Foi introduzido na sala e prestou juramento o sr. Francisco Manuel da Rocha Peixoto; declarou porém no acto de prestar juramento que renunciava ao logar de governador civil, optando pelo de deputado.
ORDEM DO DIA
CONTINUAÇÃO DA DISCUSSÃO DO PARECEU DA COMMISSÃO DE VERIFICAÇÃO DE PODERES, SOBRE A ELEIÇÃO DO CIRCULO N.° 77 (REZENDE).
O sr. Pereira Dias: — (Continuou e concluiu o seu discurso, que será publicados completo.)
O sr. Rocha Peixoto: — O sr. Pereira Dias concluiu o seu discurso, declarando que esperava receber ámanhã uma certidão authentica do recenseamento legal, e parece que insinuou que desejava que a commissão tomasse, conhecimento d'esse documento, bem como de outros que acabou de ler á camara, para os apreciar. Os documentos, a que alludiu o sr. Pereira Dias, estabelecem um verdadeiro conflicto de provas com as que resultam do estudo e exame do processo eleitoral. O conflicto conhece-o a camara pela exposição que vou fazer dos factos.
Os documentos juntos ao processo eleitoral, asseveram de um modo irrecusavel e convincente, que o parocho de Felgueiras pedíra a palavra na assembléa primaria de Rezende, que protestára contra certas illegalidades na eleição, que lhe fôra concedida a palavra, mas que quando começava a usar d'ella, não lhe foi permittido fallar.
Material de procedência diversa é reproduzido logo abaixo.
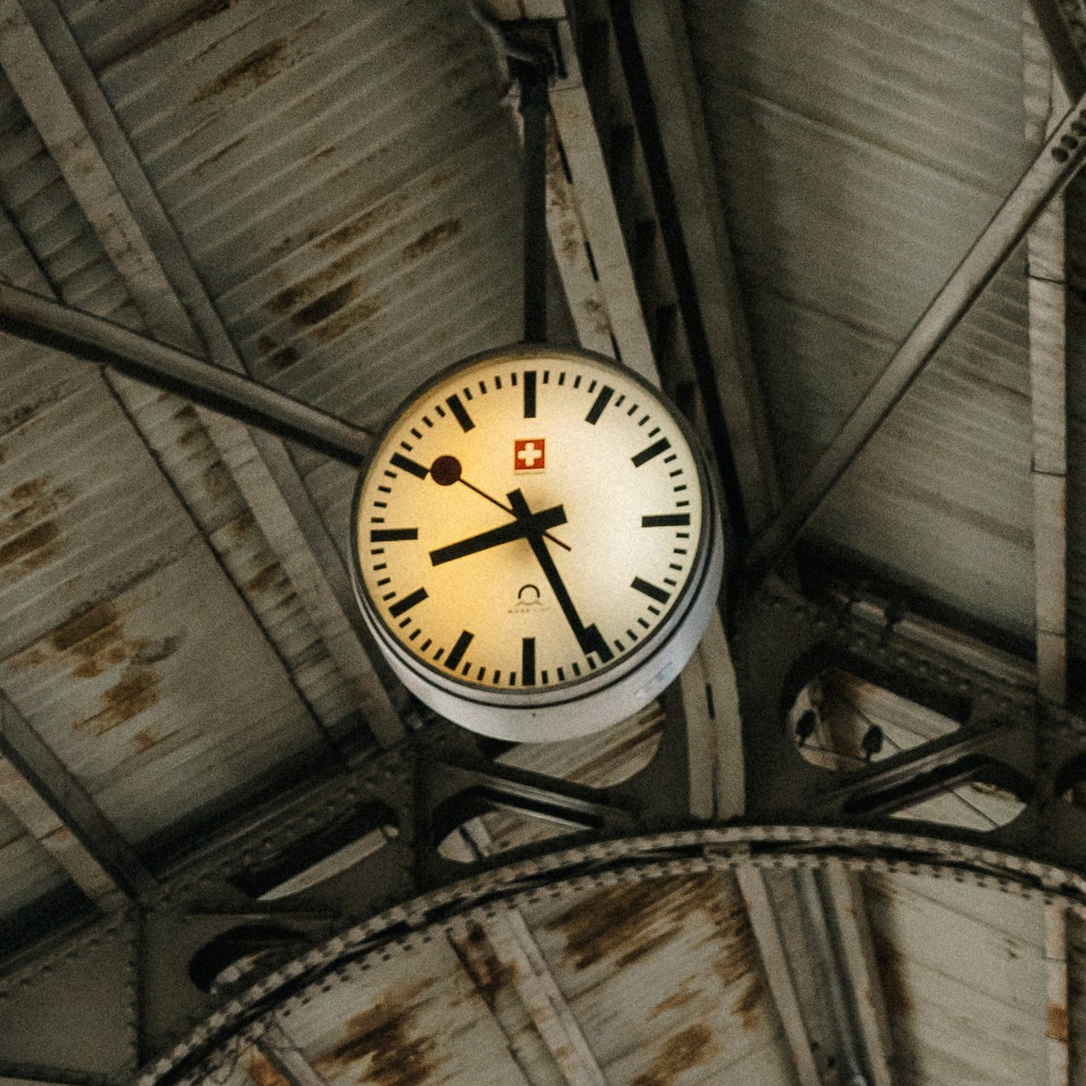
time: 8:25
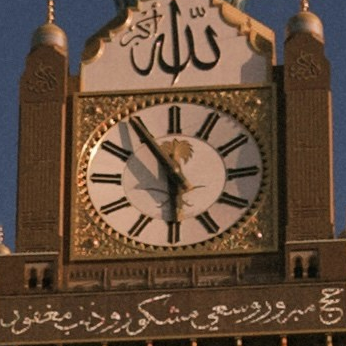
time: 5:54
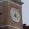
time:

Que então fôra a casa de um tabellião protestar contra a eleição, com os fundamentos de que n'aquella assembléa não se reconhecera a identidade dos eleitores, que era difficil o accesso á mesa, que as listas se recebiam e passavam de mão em mão, e que n'este movimento e passagem eram trocadas. Como nem a mesa da assembléa primaria, nem a mesa do apuramento, aceitassem este protesto, que fez o parocho? Promoveu uma justificação dos factos que eram fundamento do protesto, e esta justificação veiu com o processo.
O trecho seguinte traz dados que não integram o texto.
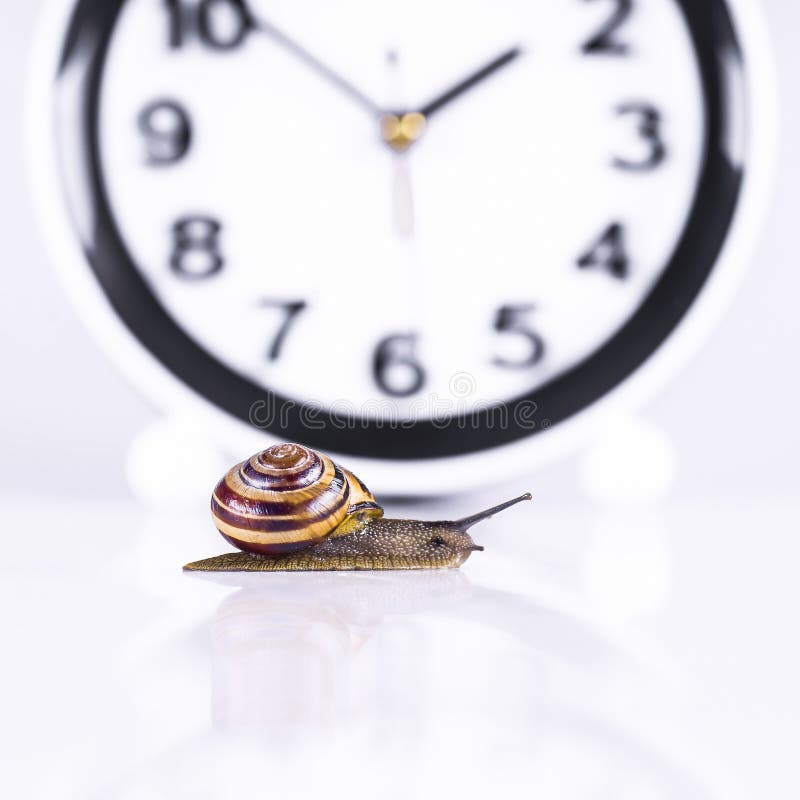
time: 1:51
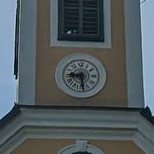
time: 8:28
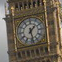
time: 1:28
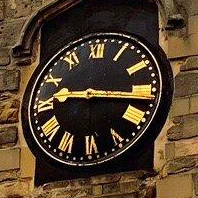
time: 9:16
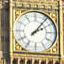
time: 2:06
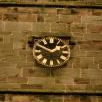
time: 1:49
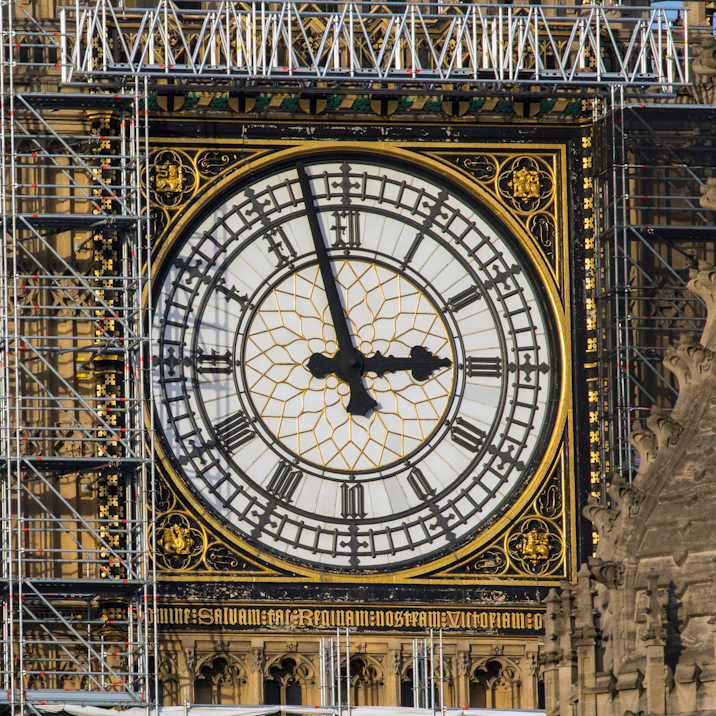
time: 2:57
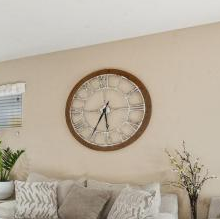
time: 5:35
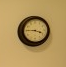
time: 3:45
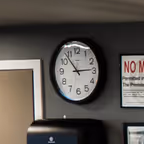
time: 2:53
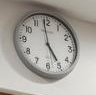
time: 4:58
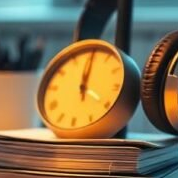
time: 4:00
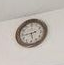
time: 5:43
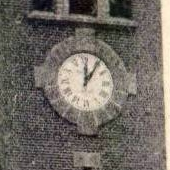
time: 12:05
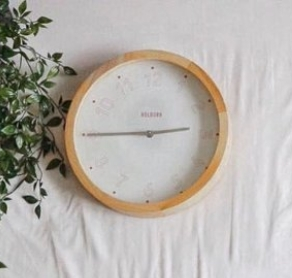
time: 2:44
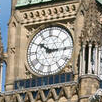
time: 10:14
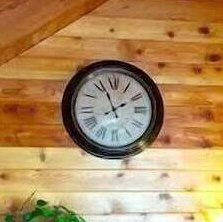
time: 1:56
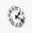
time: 1:18
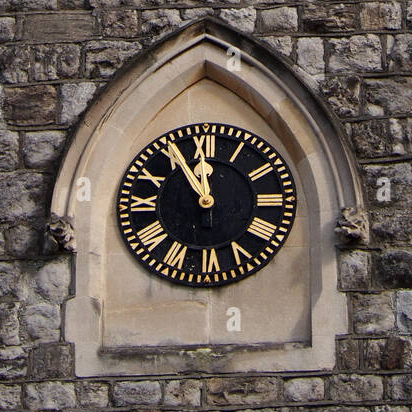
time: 11:55
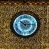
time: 10:14
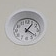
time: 1:20
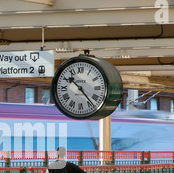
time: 10:23
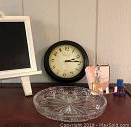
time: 2:14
A circumstancia das duas mesas não terem aceitado o protesto do parocho, fez profunda impressão no espirito da commissão, impressão que foi aggravada pela justificação promovida e feita com inquerito de cinco testemunhas contestes sobre os factos do protesto. O sr. Pereira Dias apresenta agora dois documentos, e, se bem me recordo, n'um d'elles affirma a mesa da assembléa primaria de Rezende, que o parocho não apresentou o tal protesto, que não pediu a palavra, nem praticou acto algum daquelles que se referem claramente em outros documentos juntos ao processo. Aqui esta um conflicto já manifesto entre o testemunho da mesa da assembléa primaria de Rezende, e as provas do processo.
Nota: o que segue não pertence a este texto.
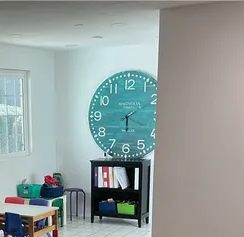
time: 6:10
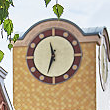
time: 11:33
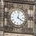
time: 4:02
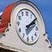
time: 2:09
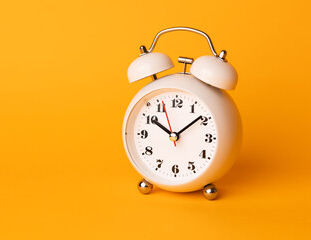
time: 10:08
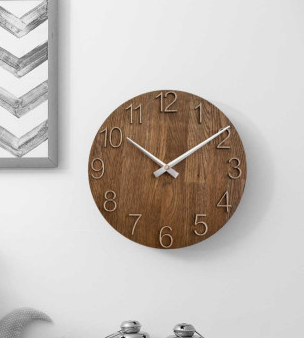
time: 10:09
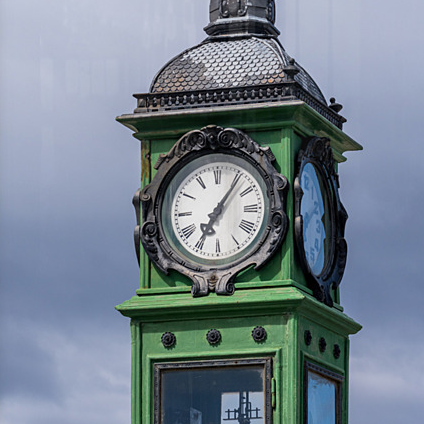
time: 7:06
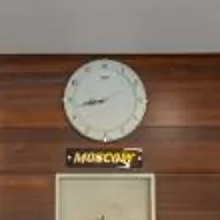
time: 8:43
A respeito do recenseamento, os documentos juntos ao processo certificam de um modo sem duvida, que o recenseamento não esta revestido de certas formalidades que a lei expressamente determina e prescreve, para que tenha validade. O sr."Pereira Dias diz que espera ámanhã uma certidão extrahida do recenseamento legal que existe na camara, a qual mostra que o recenseamento esta revestido de todos os requisitos essenciaes. Já vê V. ex.ª que apparece outro conflicto, porque no processo ha duas certidões que mostram que o recenseamento não é legal, e o sr. Pereira Dias diz que ha de apresentar um documento que prova que o recenseamento é legal; por consequencia são documentos inteiramente oppostos, em que ha verdadeiro conflicto que convem resolver.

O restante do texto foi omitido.